Peirano Oktober 5 21.25

Stellen Sie sich vor, dass Ihr Vater versucht, Sie weiterhin zu bestrafen, Sie aber Ihre Würde bevorzugen und ihm aus dem Weg gehen. Und falls es Ihnen Spaß macht: Stellen Sie sich vor, Sie beide machten Tauziehen – und plötzlich gehen Sie weg und lassen das Seil los. Er wird auf den Rücken fallen …und das geschieht ihm recht. 

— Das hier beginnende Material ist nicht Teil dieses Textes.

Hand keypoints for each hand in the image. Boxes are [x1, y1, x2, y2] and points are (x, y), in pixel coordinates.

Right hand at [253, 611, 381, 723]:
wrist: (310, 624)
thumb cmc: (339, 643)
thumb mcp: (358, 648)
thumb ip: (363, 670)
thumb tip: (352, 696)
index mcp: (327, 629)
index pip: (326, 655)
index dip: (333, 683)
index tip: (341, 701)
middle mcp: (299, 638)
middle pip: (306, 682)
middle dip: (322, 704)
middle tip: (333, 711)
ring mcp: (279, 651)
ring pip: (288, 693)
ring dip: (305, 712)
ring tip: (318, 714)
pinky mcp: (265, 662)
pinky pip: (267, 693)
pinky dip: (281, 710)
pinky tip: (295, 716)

Ich denke, Sie haben keine Chance, in dem Haus wohnen zu bleiben, aber Sie haben das Glück, eine Wohnung zu besitzen und mehr Geld zum Leben zu haben als viele andere Menschen. Seien Sie aufmerksam, wenn Sie sich die „Nur Geld macht glücklich“-Geschichte Ihres Vaters erzählen. Ich habe sehr unglückliche und einsame Multimillionäre behandelt und auch sehr zufriedene Studenten oder Angestellte mit wenig Geld. Geld allein macht nicht glücklich oder unglücklich, sondern es hängt davon ab, wie man sein Leben lebt und zufrieden wird.

Buchtipp

Hier ist noch ein Roman, der von einer Frau handelt, die in der Mitte ihres Lebens ihre Tochter verloren hat, in eine schwere Krise gerät und sich völlig neu orientieren muss. Es kann helfen, sich mit solchen Schicksalen zu beschäftigen.

Das Buch ist von Daniela Krien und der Titel lautet „Mein drittes Leben“.

Ich hoffe, dass Sie sich mit der Idee anfreunden können, das Loslassen zu üben und dieses Drama als einen Wendepunkt zu verstehen.